Der Biergarten vom Hotel Bayerischer Hof ist nicht nur schön im Park und in unmittelbarer Nähe zu den Kuranlagen gelegen, sondern über Salinenpromenade und Radweg auch gut zu erreichen. Dabei hat dort aber gerade der Radweg in der Vergangenheit für Probleme gesorgt. Denn er führt direkt an der Essens- und Getränkeausgabe des Kiosks vorbei und trennt diesen Bereich von der Wiese, die mit Biertischen und -bänken zum Verweilen einlädt. Das heißt, wer sich am Kiosk etwas bestellt, in der Warteschlange steht oder zu seinem Sitzplatz geht, muss bislang aufpassen, dass er keinem Radfahrer in die Quere kommt.

"Das war keine gute Situation", sagt Stadtrat Richard Fix (Grüne). Er hatte sich deshalb dafür eingesetzt, den Radweg auf den Hochwasserdamm zum Fußgängerweg zu verlegen. "Bei einem Treffen im Januar mit Stadt und Staatsbad ist das besprochen worden", berichtet er. Mit seinem Vorschlag habe er sich nicht durchsetzen können.

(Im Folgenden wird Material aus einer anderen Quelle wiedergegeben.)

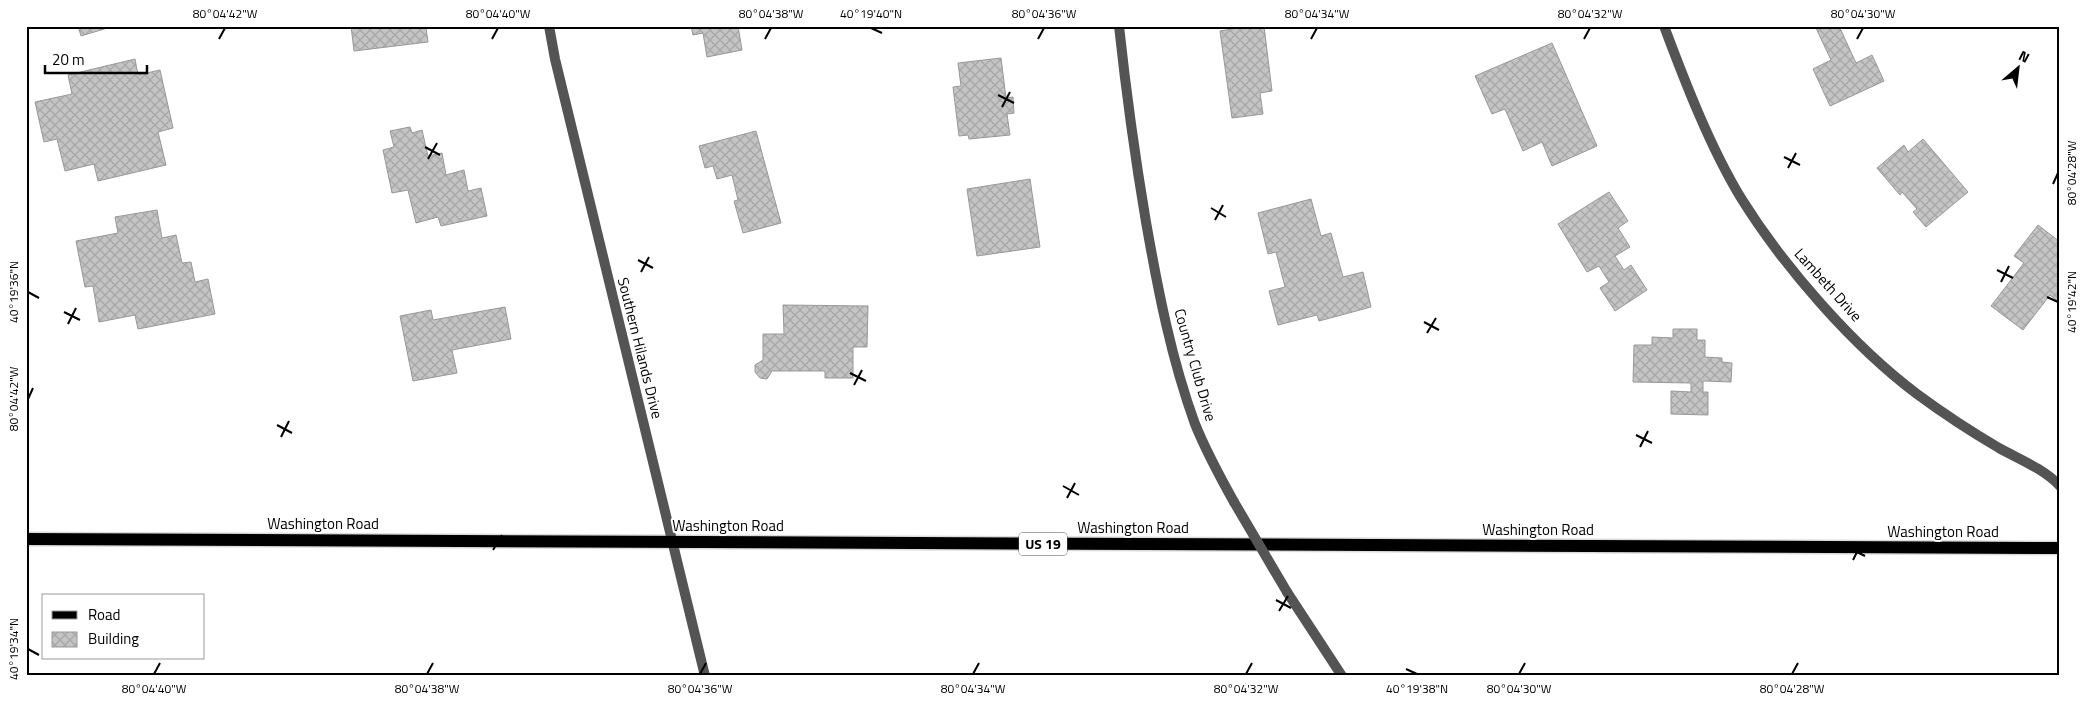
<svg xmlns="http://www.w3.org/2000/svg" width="2086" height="702" viewBox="0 0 2086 702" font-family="'Titillium Web',sans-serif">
	<defs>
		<pattern id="building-cross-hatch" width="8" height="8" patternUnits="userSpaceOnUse" patternTransform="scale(1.25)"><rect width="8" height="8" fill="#c4c4c4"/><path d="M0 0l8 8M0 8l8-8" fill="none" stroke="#a7a7a7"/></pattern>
	</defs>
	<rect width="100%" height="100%" fill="#fff"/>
	<!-- building -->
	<path fill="url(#building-cross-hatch)" stroke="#989898" d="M78,26H114L81,36Z
		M351,26H436V27L426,28L428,42L354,51Z
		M691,26H738L742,50L707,57L703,33L693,35Z
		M1249,26H1264L1272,91L1260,93L1263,114L1232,118L1220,31Z
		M1815,26H1839L1856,63L1872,55L1884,81L1830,106L1813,69L1831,60Z
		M1552,43L1597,146L1552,166L1542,142L1523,151L1505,109L1492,114L1475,76Z
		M1001,58L1006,98L1013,97L1014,113L1007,114L1010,135L969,139L968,135L959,136L953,87L961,86L958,63Z
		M135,59L138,75L160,70L173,128L158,132L166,165L98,181L94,164L65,171L57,139L44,142L35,102L72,94L68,75Z
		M410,127L412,133L422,130L428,156L442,153L446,175L464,170L468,191L481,188L487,216L441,226L438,217L416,223L408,190L392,193L383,150L394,147L390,131Z
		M756,131L781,223L743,233L734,201L738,200L732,175L717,179L713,166L705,168L699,146Z
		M1923,139L1968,192L1926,227L1913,212L1917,209L1902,192L1900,195L1877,168L1904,145L1908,152Z
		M1030,179L1040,247L977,256L967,189Z
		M1609,192L1628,221L1618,228L1630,247L1615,256L1624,270L1631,265L1647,290L1615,311L1600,288L1609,282L1599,266L1587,272L1558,224Z
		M1311,199L1321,236L1331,233L1343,277L1363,272L1371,307L1319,321L1317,315L1278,325L1269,291L1285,287L1276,252L1268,254L1258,213Z
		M157,210L162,238L176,235L182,263L191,262L195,282L208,279L215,314L138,329L135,315L99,322L93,286L85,287L76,241L118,233L115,217Z
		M2038,225L2060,242V303L2050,295L2023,330L1991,306L2024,263L2014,256Z
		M783,305L868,306L867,347H853V378H825V371H772L767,379L760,378L755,372V365L763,360V334H784Z
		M505,307L511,339L452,350L457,373L413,381L400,316L431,310L433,320Z
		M1673,329H1697V340H1705V357L1722,358V362L1732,363L1731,382L1703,381V392H1708V415L1671,414V391L1691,392V383L1633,382L1634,345H1652V337L1673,338Z"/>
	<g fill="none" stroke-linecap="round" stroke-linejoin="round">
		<defs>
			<path id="primary" d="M26,539L2060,548"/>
		</defs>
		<!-- primary casing -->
		<use href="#primary" stroke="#dbdbdb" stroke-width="15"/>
		<!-- minor -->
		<path stroke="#545454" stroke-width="10" d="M549,26L555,59L705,676
			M1119,26C1126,91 1135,157 1146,222C1158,290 1171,358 1195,424C1206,451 1220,477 1234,502
			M1664,26C1685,82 1710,147 1741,198C1784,267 1853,346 1917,394C1944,414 1970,431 1999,448C2019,459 2044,469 2060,486
			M1287,592L1342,676"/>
		<!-- primary -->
		<use href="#primary" stroke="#000" stroke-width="12"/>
		<!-- minor-bridge -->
		<path stroke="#545454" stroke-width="10" d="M1234,502L1287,592"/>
	</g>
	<!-- ticks -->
	<path fill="none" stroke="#000" stroke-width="2" d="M871,28L882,33M219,39L225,28M492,39L498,28M765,39L771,28M1038,39L1044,28M1311,39L1317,28M1584,39L1590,28M1857,39L1863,28M998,95L1014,103M1002,107L1010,92M425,147L440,155M1784,157L1800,165M428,159L437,143M1788,168L1796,153M2053,184L2058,173M1211,208L1226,217M1215,220L1223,205M638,260L653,268M1997,270L2013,278M641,272L649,257M2001,282L2009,266M28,292L39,298M2047,297L2058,302M64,312L80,320M1424,322L1439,330M68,324L76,308M1427,333L1436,318M850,373L866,381M854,385L862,370M28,399L33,388M277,425L292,433M1636,435L1652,443M281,437L289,421M1640,447L1648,431M1063,486L1079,495M1067,498L1075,483M490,538L505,546M1849,548L1865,556M493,550L502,535M1853,560L1861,544M1276,600L1291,608M1279,611L1288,596M28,649L39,655M1406,669L1417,674M154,674L160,663M427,674L433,663M700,674L706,663M973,674L979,663M1246,674L1252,663M1519,674L1525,663M1792,674L1798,663"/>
	<g text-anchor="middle" stroke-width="4" stroke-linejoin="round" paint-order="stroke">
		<!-- shield labels -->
		<rect fill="#fff" stroke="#4c4c4c" stroke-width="1" x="1019" y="532.5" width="48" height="23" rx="4"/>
		<g font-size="14" font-weight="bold" fill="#000">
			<text x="1043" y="549">US 19</text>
		</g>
		<!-- street labels -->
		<g font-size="15" fill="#000" stroke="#fff">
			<text transform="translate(1828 285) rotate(48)" y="5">Lambeth Drive</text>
			<text transform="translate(640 348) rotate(76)" y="5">Southern Hilands Drive</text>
			<text transform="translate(1195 365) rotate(74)" y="5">Country Club Drive</text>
			<text x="323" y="529">Washington Road</text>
			<text x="728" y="531">Washington Road</text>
			<text x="1133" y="533">Washington Road</text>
			<text x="1538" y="535">Washington Road</text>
			<text x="1943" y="537">Washington Road</text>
		</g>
	</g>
	<!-- border -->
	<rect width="2086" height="702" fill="none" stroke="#ffffff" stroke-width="55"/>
	<!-- legend -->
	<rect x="42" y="594" width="162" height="65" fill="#ffffff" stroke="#999999"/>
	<rect x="52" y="611" width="25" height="8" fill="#000000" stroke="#999999"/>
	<text x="88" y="620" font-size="15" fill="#000000">Road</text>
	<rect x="52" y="632" width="25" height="15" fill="url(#building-cross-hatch)" stroke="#999999"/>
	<text x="88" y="644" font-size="15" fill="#000000">Building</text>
	<!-- north arrow -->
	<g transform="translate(2018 68) rotate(28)" stroke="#ffffff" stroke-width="4" paint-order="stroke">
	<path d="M0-4L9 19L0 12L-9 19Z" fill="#000000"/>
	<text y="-8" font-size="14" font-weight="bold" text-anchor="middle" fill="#000000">N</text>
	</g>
	<!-- scale -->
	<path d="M45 65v8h102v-8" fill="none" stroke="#000000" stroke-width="2.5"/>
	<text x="52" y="65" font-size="15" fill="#000000" stroke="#ffffff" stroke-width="4" paint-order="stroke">20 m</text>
	<rect x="28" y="28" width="2030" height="646" fill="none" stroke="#000" stroke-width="2"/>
	<g font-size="12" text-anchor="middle" fill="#000">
		<text x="225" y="18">80°04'42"W</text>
		<text x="498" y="18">80°04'40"W</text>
		<text x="771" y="18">80°04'38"W</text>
		<text x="871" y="18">40°19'40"N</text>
		<text x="1044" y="18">80°04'36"W</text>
		<text x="1317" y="18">80°04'34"W</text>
		<text x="1590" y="18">80°04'32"W</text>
		<text x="1863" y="18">80°04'30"W</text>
		<text transform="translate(2072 173) rotate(-90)" y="4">80°04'28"W</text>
		<text transform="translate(14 292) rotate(-90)" y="4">40°19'36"N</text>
		<text transform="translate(2072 302) rotate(-90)" y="4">40°19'42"N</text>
		<text transform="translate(14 399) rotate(-90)" y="4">80°04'42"W</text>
		<text transform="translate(14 649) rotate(-90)" y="4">40°19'34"N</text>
		<text x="154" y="693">80°04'40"W</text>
		<text x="427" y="693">80°04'38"W</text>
		<text x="700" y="693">80°04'36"W</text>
		<text x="973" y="693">80°04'34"W</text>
		<text x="1246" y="693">80°04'32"W</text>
		<text x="1417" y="693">40°19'38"N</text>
		<text x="1519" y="693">80°04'30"W</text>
		<text x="1792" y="693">80°04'28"W</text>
	</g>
</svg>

Die Kurverwaltung will dennoch diese Konflikt- und Gefahrensituation beseitigen. Der Kompromiss: "Der Radweg wird um einige Meter in Richtung Hochwasserdamm versetzt", sagt Ines Hartmann, Pressesprecherin bei der Staatsbad GmbH. Der Weg soll um den Biergarten herumverlaufen, anstatt durch ihn hindurch zu führen. Wo die neue Trasse verlaufen wird, ist schon zu erahnen. Mitarbeiter der Kurgärtnerei haben diese Woche den Boden ausgebaggert. "Diese Baumaßnahme soll den Radverkehr vor dem Biergarten des Hotels entzerren, Gefahrenstellen reduzieren und eine bessere Übersichtlichkeit für die Radfahrer ermöglichen", erklärt sie. Die Arbeiten werden voraussichtlich zwei Wochen dauern. Es seien keine wesentlichen Beeinträchtigungen für den bestehenden Radweg zu erwarten. "Der Verkehr wird planmäßig einen Tag umgelenkt", sagt Hartmann. Zur Höhe der Baukosten konnte die Staatsbad GmbH bis Redaktionsschluss keine Angaben machen.

Richard Fix wäre die Lösung auf dem Hochwasserdeich zwar lieber gewesen, weil diese ohne zusätzliche Baukosten ausgekommen wäre. Dennoch begrüßt er den Kompromiss. Ähnlich sieht das auch Stefan Kuhn vom Fahrradverleih Quellenhof. "Von Radfahrerseite war diese Stelle nie prickelnd. Da gab es immer Berührungspunkte mit Fußgängern", sagt er. Gerade wenn dort Radgruppen unterwegs waren, war es sehr eng. "Es ist auf jeden Fall besser, wenn man den Radweg außen herum laufen lässt", findet er.